Que diriez-vous que nous focalisions nos énergies sur les milliers qui ne sont pas religieux. Peut-être qu'on apprendra des choses qui vont nous inspirer moins de peur et moins de projets diaboliques tel que la charte. Peut-être qu'on réalisera que ces personnes ont eu des préalables et des prédispositions que les personnes religieuses n'ont pas eus et qu'on pourra combler par des politiques plus intelligentes et plus visionnaires.

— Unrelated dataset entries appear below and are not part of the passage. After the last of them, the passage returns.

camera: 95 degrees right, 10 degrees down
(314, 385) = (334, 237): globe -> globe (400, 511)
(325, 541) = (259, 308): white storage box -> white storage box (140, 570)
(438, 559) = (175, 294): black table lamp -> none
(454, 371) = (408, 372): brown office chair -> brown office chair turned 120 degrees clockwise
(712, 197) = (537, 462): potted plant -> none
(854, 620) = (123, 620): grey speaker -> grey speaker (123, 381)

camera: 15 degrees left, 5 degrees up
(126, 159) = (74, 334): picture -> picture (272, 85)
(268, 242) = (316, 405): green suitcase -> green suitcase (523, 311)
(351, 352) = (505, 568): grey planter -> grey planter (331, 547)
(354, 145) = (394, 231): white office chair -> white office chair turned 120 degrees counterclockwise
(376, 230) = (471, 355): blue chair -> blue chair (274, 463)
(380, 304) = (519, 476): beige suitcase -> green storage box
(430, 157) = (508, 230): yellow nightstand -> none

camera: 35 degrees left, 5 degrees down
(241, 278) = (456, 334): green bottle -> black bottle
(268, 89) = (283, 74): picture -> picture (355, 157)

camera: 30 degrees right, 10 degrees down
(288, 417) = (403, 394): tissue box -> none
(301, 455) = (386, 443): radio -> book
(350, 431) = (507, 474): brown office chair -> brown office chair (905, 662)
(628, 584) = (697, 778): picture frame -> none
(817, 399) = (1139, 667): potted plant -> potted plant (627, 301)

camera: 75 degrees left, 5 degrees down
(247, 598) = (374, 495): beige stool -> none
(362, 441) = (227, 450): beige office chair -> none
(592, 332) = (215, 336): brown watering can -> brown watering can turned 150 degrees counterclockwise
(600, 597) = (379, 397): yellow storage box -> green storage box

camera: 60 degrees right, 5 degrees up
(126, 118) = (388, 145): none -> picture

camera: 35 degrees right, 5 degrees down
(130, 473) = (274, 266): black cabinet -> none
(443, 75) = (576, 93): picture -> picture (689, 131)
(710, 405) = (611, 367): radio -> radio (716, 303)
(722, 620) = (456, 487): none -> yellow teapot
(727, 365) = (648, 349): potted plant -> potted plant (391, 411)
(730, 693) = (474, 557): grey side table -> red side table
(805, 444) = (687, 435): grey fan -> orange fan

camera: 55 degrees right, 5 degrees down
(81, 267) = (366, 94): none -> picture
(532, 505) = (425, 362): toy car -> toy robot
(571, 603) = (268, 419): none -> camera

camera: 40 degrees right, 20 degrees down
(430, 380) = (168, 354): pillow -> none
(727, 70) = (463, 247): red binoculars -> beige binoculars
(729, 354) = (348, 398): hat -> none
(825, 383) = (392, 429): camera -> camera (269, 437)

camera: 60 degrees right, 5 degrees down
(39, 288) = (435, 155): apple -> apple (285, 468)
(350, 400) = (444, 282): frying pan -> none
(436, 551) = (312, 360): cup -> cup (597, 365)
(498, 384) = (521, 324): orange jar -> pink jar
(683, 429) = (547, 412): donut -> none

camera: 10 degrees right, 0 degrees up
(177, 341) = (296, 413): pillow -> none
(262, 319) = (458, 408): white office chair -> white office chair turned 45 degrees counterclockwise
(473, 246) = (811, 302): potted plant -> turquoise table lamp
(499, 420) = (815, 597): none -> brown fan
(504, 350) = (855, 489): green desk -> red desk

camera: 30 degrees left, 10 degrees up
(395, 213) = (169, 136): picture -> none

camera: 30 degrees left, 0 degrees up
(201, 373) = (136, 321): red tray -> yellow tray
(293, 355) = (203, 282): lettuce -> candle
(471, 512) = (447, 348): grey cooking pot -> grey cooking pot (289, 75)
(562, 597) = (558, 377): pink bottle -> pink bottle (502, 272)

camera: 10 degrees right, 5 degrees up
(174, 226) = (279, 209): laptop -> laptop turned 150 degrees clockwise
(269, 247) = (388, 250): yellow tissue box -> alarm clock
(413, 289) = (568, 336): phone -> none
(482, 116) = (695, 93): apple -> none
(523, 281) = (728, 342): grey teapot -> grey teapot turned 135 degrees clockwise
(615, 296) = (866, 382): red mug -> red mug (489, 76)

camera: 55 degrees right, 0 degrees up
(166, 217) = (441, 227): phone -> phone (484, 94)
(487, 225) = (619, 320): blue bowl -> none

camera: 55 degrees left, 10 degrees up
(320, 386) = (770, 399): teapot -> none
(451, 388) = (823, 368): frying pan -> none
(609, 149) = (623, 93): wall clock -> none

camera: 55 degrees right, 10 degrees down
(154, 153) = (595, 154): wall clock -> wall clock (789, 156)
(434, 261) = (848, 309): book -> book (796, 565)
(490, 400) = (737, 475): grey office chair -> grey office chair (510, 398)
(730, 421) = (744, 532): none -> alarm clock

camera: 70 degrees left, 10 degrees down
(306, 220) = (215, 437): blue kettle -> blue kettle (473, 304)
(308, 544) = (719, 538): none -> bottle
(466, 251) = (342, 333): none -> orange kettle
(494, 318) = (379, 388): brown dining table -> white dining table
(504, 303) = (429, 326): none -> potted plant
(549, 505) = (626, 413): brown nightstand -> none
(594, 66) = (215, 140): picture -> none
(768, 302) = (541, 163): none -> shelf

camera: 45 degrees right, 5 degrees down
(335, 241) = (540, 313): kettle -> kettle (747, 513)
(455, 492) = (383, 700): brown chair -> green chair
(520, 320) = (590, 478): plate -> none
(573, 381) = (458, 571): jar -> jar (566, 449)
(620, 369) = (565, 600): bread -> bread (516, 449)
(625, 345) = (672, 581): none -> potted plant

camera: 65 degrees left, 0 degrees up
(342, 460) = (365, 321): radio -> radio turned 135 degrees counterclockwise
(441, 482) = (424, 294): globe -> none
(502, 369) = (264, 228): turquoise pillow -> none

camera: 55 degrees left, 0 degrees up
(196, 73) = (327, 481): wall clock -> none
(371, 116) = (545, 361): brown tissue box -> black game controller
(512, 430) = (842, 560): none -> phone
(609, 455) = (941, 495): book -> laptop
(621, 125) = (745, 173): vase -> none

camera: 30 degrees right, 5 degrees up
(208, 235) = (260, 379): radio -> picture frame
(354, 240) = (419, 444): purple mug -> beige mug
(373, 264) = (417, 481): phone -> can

Par exemple, la pensée critique des Janette d'origine maghrébine n'est pas tombée du ciel, mais plutôt parce que leur environnement était favorable à l'épanouissement. Je me considère chanceux comme elles de ne pas avoir été dans le besoin ou entouré de parents incultes ou aigris par la religion. Des millions de Janettes d'origine maghrébine ne vont pas bourgeonner parce que le Québec a institué une charte civilisatrice, mais parce que plus de musulmans ou autres, chez eux, se prennent en main pour avancer leurs pays pour plus d'égalité de chances et pour plus de laïcité.

Les choses ne changeront pas en diminuant la liberté comme la Charte ambitionne de le faire, mais plutôt en s'attaquant directement aux archaïsmes. Les choses vont bon train malgré les résistances. Les Saoudiennes se battent pour prendre le volant de leurs voitures. L'Égypte veut en finir avec 100 ans de Frères musulmans, et les Marocains viennent de passer une loi pour punir les harceleurs dans la rue (d'ailleurs, raison pour laquelle plusieurs femmes mettent le foulard pour acheter la paix). Même les Français, reconnus pour être machos, débattent pour passer une loi contre la prostitution.

Pour les intégristes, je n'ai qu'une pensée en tête: «Restons calmes et continuons». Un peu comme l'animal qui n'attaque que quand il sent la peur d'un humain, les «intégristes» ne sont intégristes que parce qu'il y a peur et que nous leur donnons de l'importance. Notre peur est leur raison d'être. Légiférer juste pour eux, c'est leur dire: «Bravo les gars! Vous avez gagné.»